Making images of animals in the wild can be one of the most rewarding photographic activities. Many photographers are preoccupied with producing images of people or landscapes but others believe that the most valuable use for photography is giving the viewer a window through which they can look onto a world in which they don’t normally take an interest, or which normally passes them by.
If you are interested in wildlife photography then you should remember from the outset that, as with every other photographic discipline, that there is no ‘right’ or ‘wrong’ way in which you should go about it; how your images eventually turn out is completely up to you, but this article will look at some tips and guidelines to help you get the best from your photographs of animals in the wild.
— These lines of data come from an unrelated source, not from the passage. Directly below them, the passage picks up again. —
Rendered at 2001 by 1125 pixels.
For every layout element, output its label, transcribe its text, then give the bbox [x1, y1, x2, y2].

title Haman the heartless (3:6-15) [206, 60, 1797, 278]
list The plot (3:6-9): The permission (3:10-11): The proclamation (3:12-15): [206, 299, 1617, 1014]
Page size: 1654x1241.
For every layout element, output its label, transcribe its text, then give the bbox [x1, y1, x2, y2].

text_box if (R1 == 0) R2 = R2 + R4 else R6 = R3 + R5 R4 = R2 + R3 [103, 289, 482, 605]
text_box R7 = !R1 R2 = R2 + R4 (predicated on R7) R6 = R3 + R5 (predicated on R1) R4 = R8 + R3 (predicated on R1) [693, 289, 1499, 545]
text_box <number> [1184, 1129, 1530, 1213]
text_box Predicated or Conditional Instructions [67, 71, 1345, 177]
ProximityIn most circumstances, one of the most important things to consider is your proximity to the subject. You should try to get as close as you possibly can to the animal, or group of animals, that you are photographing. This helps to ensure that the viewer will be visually stimulated by the image; a photograph of a bird in which you can actually make out the shape of a bird is far more interesting that one in which you must scour around the picture in order to find the subject. Similarly, you should think about which part of the subject you will focus on. As with portraits of humans, it is generally thought that the eyes are the most important part of wildlife photography. If the viewer is immediately drawn to this part of your subject because they are well exposed and in focus, then they are likely to be able to connect with the portrait much more easily.
An emphasis on the eyes of an animal almost allows for a personification of the subject, and therefore encourages empathy on the part of the viewer.
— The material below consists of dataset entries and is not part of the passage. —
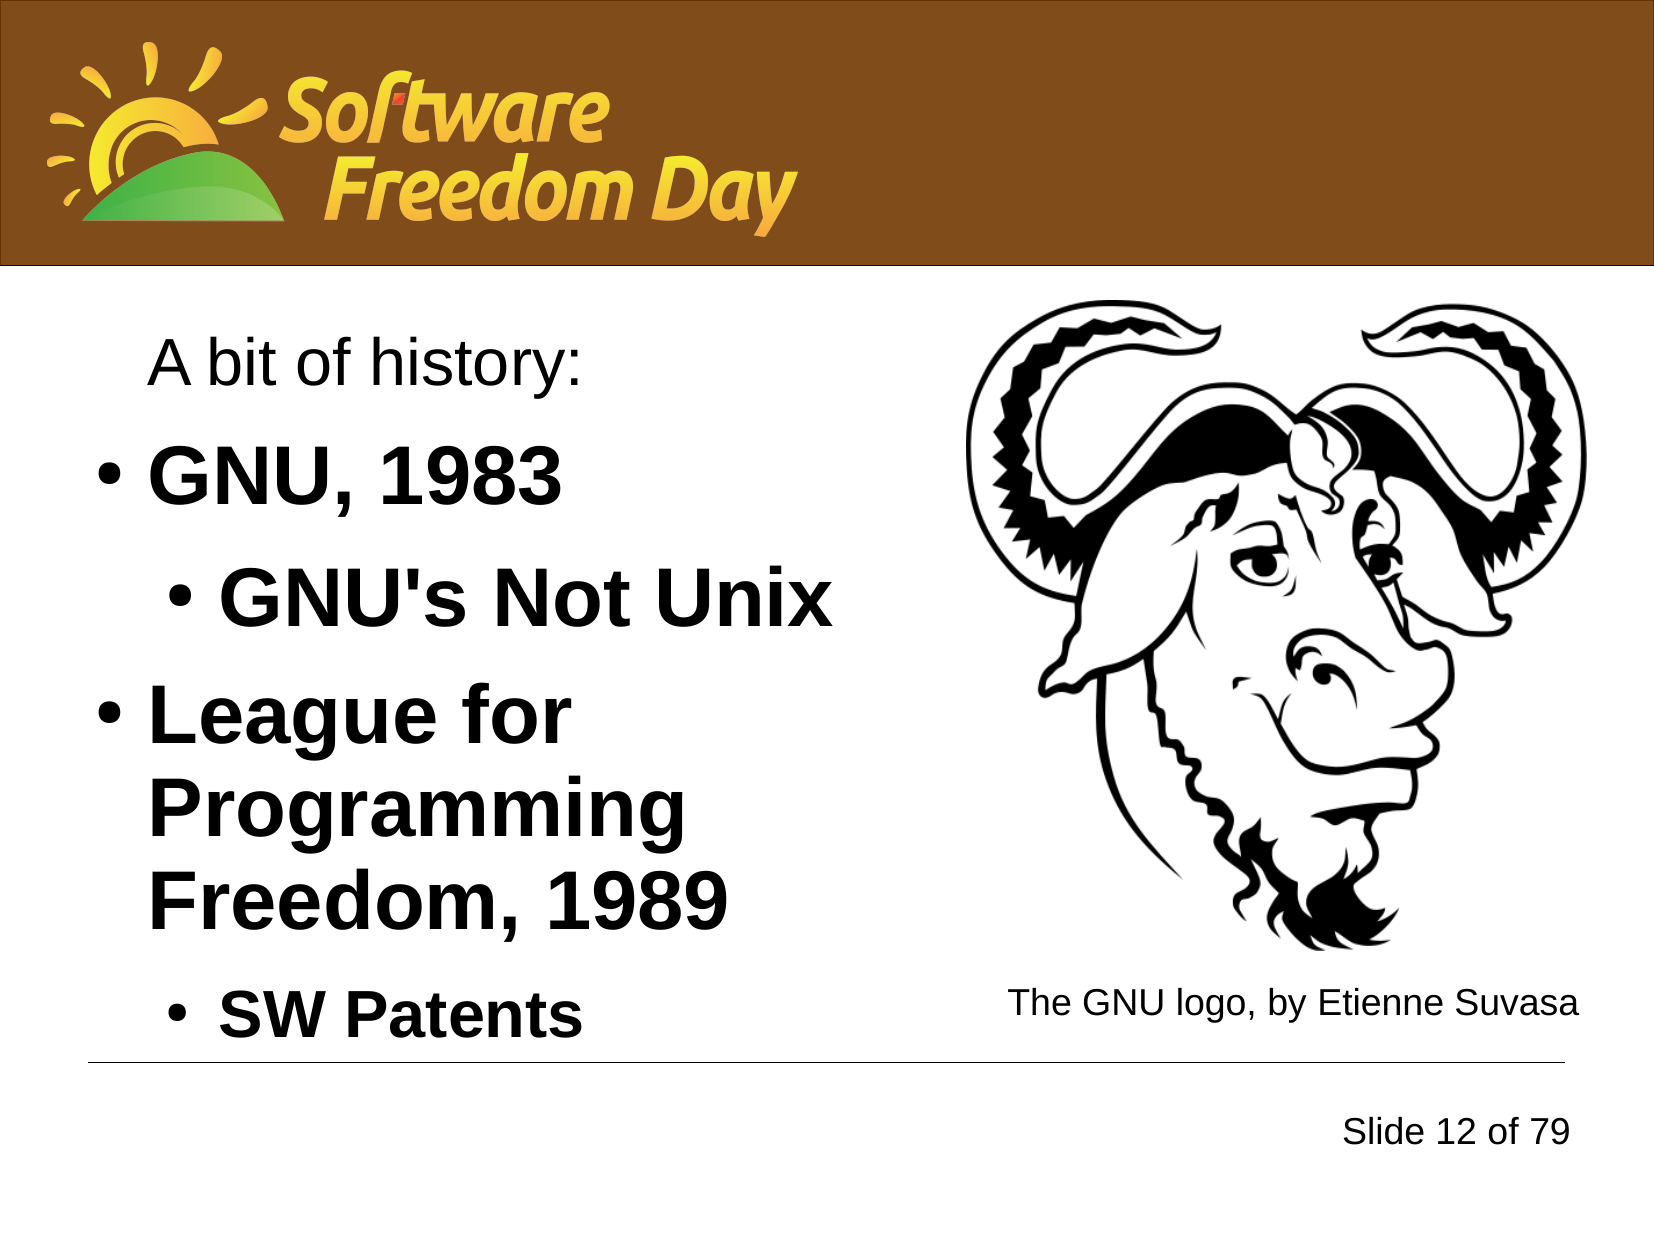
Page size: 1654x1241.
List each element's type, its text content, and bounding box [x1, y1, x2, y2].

picture [47, 42, 798, 237]
list A bit of history: GNU, 1983 GNU's Not Unix League for Programming Freedom, 1989 SW Patents [76, 324, 945, 1045]
picture [966, 300, 1587, 951]
text_box The GNU logo, by Etienne Suvasa [992, 974, 1595, 1061]
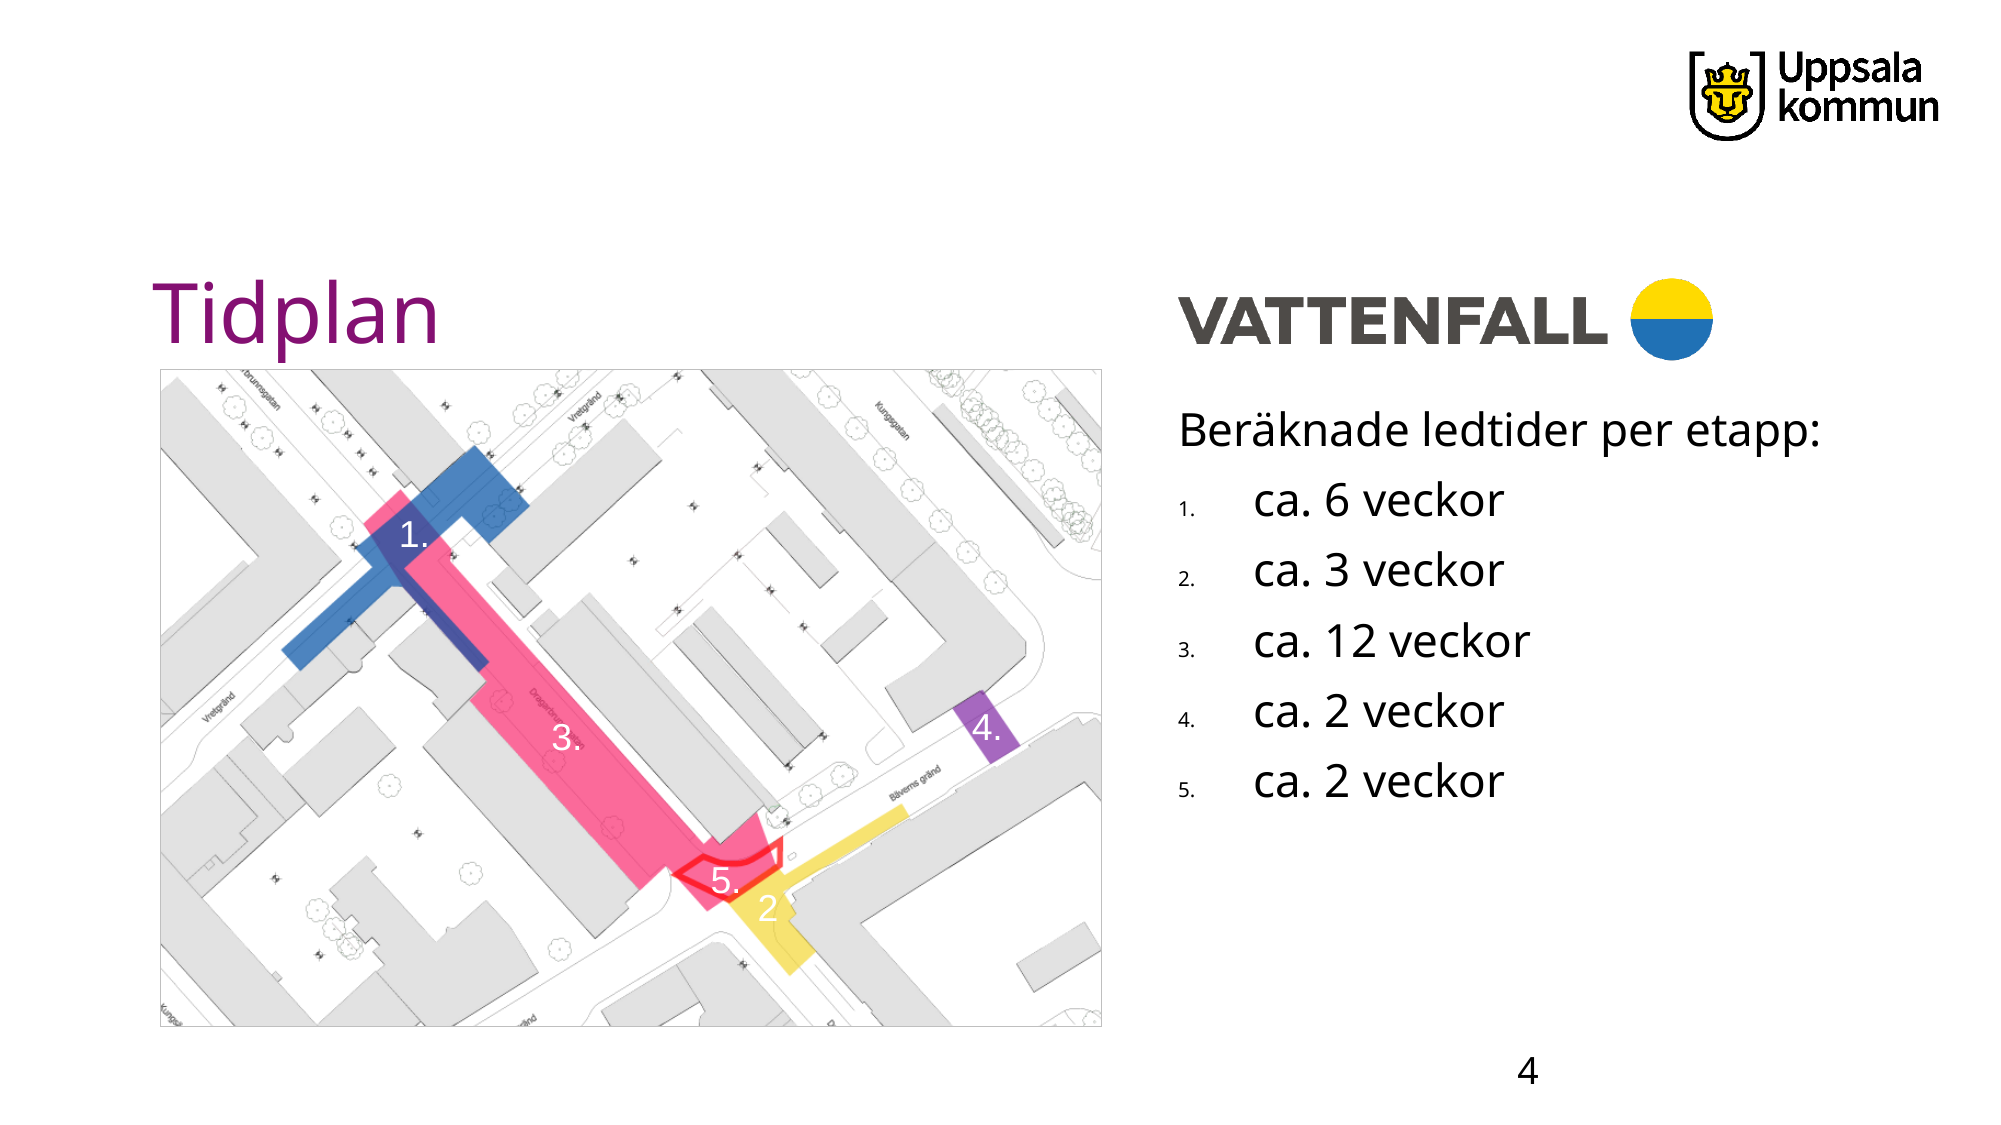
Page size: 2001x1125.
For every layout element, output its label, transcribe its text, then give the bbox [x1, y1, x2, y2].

text_box 1. [384, 502, 446, 563]
text_box Beräknade ledtider per etapp: ca. 6 veckor ca. 3 veckor ca. 12 veckor ca. 2 veckor ca. 2 veckor [1163, 399, 1909, 973]
text_box 2. [742, 876, 800, 982]
title Tidplan [137, 159, 1675, 370]
text_box 3. [536, 705, 598, 766]
slide_number <nummer> [1502, 1042, 1953, 1103]
picture [160, 369, 1102, 1027]
text_box 4. [957, 695, 1018, 755]
picture [1124, 212, 1766, 426]
text_box 5. [695, 848, 757, 909]
picture [1674, 36, 1953, 156]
Considering the Environment and SurroundingsIndeed, focus is a vitally important consideration when looking at wildlife photography. You are likely to find that you are trying to capture images of animals in a visually distracting environment; returning to our bird, for example, you might well find that you are trying to photograph it amongst trees or bushes. It can be difficult to ensure that the animal is the focal point in circumstances like this, particularly when the subject is a similar colour to its surroundings.
In order to counter this you can use your aperture settings to throw the background out of focus. Use a narrow depth of field (if you don’t know what this means you might wish to read the article on aperture and shutter speed elsewhere on this site) to ensure that only your subject is in focus, thus making it the point to which the viewer’s eye is immediately drawn. Similarly, you should try to make sure that the subject is well exposed; if your camera uses automatic metering, you may need to meter with the subject in the centre of the frame and then recompose your image.